▶ _The input_
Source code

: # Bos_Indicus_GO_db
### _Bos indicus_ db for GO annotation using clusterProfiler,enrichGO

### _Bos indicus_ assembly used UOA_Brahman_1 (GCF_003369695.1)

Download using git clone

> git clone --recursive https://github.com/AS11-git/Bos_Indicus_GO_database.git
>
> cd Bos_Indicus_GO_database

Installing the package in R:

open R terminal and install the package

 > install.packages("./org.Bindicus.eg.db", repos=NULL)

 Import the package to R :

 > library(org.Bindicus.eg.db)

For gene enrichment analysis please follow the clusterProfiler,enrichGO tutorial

---

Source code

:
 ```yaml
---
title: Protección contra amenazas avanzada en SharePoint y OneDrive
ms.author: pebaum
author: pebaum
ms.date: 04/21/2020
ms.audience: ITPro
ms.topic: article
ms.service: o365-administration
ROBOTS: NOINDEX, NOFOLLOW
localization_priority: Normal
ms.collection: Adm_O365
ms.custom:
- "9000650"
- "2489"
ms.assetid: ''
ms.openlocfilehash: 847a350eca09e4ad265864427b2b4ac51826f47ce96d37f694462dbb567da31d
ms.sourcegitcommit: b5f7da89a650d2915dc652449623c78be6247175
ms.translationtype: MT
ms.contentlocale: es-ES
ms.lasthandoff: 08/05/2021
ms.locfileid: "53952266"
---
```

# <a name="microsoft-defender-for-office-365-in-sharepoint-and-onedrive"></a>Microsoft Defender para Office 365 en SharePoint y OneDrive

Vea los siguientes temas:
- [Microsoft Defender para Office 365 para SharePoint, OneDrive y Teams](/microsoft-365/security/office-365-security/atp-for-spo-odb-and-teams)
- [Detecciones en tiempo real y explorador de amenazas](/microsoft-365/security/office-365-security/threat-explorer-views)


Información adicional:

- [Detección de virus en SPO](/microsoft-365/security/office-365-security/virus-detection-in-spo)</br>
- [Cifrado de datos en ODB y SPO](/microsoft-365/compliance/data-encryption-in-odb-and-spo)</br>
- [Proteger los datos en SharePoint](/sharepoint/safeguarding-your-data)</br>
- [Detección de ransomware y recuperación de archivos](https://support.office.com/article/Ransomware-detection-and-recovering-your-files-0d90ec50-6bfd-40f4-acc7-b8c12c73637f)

* * *

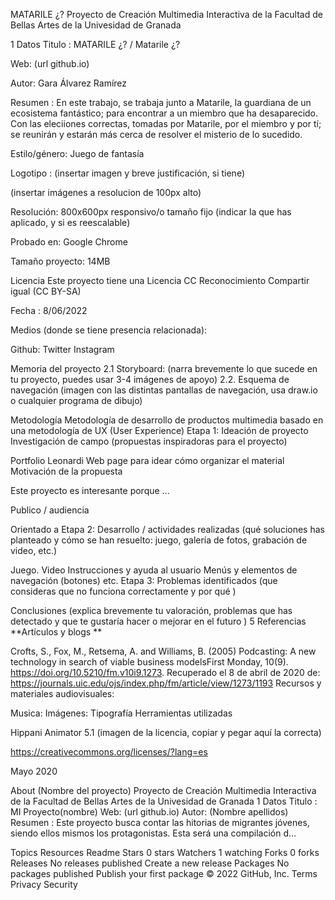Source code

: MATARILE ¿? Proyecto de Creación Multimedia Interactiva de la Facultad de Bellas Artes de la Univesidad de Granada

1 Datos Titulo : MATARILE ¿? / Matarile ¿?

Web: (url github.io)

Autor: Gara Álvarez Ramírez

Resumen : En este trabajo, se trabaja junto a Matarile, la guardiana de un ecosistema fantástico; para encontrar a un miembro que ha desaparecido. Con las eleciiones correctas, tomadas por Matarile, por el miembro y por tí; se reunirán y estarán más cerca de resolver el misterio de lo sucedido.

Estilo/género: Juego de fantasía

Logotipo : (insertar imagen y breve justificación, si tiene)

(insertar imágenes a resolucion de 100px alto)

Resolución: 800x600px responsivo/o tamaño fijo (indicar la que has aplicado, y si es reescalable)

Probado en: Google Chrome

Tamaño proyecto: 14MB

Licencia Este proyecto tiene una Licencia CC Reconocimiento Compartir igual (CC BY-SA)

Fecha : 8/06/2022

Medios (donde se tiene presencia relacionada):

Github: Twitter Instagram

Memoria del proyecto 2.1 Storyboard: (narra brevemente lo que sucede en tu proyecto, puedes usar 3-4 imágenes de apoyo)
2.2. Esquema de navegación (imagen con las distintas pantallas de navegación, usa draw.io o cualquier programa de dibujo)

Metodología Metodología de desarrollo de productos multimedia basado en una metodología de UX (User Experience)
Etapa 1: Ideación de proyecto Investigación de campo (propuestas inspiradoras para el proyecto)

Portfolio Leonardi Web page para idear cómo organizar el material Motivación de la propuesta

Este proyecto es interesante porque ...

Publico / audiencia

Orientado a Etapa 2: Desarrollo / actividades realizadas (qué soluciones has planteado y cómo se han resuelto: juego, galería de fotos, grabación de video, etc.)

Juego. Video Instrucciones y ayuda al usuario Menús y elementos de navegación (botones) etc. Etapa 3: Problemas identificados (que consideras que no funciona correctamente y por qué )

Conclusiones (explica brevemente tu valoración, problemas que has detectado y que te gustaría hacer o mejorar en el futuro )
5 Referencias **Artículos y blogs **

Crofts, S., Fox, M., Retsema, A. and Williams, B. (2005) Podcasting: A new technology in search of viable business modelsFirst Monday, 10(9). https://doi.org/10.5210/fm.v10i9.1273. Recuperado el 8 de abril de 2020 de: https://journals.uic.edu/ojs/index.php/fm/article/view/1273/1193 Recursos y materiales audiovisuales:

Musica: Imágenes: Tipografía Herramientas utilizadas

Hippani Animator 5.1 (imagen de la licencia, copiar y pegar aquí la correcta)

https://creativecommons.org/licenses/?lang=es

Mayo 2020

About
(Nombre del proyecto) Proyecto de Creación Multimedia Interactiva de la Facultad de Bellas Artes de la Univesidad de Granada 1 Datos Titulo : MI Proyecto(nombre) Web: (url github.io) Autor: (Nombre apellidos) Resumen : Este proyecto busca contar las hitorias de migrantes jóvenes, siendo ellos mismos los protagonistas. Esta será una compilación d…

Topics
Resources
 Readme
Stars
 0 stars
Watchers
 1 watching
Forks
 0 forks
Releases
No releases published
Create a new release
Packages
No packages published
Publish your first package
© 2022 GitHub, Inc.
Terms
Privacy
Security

▶ _Work to be completed_
Among the lines above, show every one that contains the string "clusterProfiler".

▶ _Completed task_
### _Bos indicus_ db for GO annotation using clusterProfiler,enrichGO
For gene enrichment analysis please follow the clusterProfiler,enrichGO tutorial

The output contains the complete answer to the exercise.